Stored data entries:
-------

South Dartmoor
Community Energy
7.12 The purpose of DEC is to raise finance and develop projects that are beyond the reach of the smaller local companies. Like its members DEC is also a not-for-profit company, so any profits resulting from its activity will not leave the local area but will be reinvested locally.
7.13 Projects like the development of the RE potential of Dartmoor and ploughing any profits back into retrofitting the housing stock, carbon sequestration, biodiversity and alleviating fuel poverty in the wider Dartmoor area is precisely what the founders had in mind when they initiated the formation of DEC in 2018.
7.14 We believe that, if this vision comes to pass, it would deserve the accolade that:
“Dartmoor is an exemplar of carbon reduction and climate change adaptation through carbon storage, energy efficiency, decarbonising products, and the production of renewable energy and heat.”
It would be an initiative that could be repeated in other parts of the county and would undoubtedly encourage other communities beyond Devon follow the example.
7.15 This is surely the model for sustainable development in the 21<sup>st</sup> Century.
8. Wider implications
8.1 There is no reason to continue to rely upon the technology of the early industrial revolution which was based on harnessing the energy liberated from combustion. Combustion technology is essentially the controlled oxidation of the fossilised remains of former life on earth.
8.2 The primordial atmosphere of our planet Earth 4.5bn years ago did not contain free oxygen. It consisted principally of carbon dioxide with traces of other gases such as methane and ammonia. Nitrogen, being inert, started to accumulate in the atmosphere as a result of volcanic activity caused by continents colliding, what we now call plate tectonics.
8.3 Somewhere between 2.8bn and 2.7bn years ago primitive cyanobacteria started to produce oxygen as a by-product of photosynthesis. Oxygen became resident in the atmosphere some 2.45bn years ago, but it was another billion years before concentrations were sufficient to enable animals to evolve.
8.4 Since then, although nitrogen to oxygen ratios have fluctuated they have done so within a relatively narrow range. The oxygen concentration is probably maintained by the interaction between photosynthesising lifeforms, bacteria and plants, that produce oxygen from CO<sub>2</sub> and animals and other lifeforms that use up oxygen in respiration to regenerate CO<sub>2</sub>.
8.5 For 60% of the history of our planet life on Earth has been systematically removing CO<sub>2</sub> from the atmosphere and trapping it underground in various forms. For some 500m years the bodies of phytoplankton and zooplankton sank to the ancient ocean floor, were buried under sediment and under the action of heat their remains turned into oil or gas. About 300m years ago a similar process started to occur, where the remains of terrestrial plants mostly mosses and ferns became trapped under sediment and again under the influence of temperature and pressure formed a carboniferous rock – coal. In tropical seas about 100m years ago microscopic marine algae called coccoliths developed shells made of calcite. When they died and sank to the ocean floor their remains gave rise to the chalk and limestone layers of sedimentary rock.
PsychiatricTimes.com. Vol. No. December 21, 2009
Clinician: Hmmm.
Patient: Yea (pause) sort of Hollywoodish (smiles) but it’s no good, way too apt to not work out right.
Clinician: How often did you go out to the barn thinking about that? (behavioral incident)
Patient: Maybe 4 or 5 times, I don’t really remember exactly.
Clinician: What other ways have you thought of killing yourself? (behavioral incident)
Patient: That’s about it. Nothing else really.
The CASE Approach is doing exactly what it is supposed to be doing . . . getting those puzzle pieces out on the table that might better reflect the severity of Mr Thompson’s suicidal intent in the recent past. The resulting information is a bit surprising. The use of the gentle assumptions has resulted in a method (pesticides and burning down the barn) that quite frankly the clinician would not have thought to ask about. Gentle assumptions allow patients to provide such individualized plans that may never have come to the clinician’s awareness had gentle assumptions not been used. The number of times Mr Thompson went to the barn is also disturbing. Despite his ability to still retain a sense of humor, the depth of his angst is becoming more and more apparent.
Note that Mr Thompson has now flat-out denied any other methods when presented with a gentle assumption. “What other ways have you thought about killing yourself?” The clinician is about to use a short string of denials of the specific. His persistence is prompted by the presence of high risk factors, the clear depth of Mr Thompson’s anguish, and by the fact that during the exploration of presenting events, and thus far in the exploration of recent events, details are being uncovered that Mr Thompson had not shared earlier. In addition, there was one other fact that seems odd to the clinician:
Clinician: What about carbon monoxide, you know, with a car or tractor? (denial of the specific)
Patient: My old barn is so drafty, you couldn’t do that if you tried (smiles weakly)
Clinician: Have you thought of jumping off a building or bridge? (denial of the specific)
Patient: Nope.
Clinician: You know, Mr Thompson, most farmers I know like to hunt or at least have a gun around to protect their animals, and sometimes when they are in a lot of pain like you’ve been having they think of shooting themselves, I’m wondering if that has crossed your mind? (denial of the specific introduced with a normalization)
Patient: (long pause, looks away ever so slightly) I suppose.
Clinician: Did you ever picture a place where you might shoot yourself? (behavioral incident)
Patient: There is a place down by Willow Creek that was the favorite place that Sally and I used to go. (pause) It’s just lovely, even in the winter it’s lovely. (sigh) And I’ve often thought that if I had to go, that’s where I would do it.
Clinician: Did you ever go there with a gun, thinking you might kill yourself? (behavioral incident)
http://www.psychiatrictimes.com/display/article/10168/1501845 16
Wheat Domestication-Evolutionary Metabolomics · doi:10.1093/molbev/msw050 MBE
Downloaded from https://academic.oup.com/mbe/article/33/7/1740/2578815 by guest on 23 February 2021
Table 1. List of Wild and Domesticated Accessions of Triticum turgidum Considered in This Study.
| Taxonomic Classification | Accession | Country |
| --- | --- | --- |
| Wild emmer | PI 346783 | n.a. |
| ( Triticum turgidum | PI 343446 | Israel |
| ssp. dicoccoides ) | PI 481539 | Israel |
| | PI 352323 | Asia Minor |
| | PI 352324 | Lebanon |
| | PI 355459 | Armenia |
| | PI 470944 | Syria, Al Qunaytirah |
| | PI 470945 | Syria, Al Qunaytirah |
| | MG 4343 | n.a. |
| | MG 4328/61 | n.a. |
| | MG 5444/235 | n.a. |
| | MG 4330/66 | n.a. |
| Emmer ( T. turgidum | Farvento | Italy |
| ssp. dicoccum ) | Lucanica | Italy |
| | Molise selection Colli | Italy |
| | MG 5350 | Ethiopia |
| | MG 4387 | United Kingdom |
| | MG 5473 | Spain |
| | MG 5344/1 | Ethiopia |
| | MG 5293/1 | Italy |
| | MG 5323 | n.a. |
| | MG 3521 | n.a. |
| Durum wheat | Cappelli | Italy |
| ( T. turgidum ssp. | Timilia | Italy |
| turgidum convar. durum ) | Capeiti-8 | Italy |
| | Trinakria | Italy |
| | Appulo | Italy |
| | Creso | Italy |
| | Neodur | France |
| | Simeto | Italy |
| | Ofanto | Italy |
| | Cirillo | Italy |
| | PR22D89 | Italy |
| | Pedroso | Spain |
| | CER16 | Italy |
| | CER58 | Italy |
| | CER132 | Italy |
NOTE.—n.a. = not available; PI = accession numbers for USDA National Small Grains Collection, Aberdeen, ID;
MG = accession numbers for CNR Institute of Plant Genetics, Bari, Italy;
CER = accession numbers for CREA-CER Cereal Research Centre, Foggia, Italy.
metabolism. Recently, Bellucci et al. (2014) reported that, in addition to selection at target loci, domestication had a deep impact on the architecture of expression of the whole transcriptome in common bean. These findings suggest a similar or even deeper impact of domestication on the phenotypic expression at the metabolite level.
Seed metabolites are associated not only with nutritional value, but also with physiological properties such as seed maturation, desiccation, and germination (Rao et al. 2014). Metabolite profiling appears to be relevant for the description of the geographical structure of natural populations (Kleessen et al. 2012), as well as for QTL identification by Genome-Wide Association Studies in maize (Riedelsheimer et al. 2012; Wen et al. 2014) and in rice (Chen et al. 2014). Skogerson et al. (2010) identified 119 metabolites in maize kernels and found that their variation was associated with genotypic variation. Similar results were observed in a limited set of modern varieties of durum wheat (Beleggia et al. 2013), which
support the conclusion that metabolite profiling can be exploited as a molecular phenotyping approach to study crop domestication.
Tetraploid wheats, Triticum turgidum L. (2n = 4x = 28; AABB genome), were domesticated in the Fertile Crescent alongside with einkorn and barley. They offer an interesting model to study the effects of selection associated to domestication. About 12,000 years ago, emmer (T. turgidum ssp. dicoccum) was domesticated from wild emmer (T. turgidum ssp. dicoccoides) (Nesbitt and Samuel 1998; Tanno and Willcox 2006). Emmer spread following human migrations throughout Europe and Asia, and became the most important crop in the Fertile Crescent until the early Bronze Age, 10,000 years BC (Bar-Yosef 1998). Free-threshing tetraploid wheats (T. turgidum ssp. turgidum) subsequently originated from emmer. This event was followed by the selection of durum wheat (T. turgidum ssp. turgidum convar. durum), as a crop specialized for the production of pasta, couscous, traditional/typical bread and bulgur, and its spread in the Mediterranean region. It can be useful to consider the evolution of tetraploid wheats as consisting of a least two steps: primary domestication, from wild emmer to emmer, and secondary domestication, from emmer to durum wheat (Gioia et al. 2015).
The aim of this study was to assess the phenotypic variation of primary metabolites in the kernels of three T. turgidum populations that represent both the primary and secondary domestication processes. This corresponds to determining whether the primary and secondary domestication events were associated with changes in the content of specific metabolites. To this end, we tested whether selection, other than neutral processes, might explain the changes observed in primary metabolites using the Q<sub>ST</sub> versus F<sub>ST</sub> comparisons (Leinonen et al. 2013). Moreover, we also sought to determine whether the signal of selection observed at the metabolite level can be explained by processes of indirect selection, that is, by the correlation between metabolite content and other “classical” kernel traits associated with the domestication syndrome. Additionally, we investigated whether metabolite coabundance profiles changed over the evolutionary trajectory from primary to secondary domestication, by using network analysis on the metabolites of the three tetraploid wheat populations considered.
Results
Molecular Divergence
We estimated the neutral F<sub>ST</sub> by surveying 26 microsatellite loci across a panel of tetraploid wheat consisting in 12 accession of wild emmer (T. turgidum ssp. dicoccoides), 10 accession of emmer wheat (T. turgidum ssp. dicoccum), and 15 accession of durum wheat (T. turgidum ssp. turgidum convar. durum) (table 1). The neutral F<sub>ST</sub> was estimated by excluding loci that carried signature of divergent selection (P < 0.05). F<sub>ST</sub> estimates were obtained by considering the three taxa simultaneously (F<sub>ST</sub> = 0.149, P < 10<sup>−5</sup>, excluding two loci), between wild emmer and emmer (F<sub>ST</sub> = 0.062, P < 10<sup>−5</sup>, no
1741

-------

● WORK INSTRUCTIONS
Only the lines above starting at the line that holds "Simeto | Italy |" and ending at the line that holds "CER = accession" are to be repeated, exactly and in full.

● RESPONSE AREA
| | Simeto | Italy |
| | Ofanto | Italy |
| | Cirillo | Italy |
| | PR22D89 | Italy |
| | Pedroso | Spain |
| | CER16 | Italy |
| | CER58 | Italy |
| | CER132 | Italy |
NOTE.—n.a. = not available; PI = accession numbers for USDA National Small Grains Collection, Aberdeen, ID;
MG = accession numbers for CNR Institute of Plant Genetics, Bari, Italy;
CER = accession numbers for CREA-CER Cereal Research Centre, Foggia, Italy.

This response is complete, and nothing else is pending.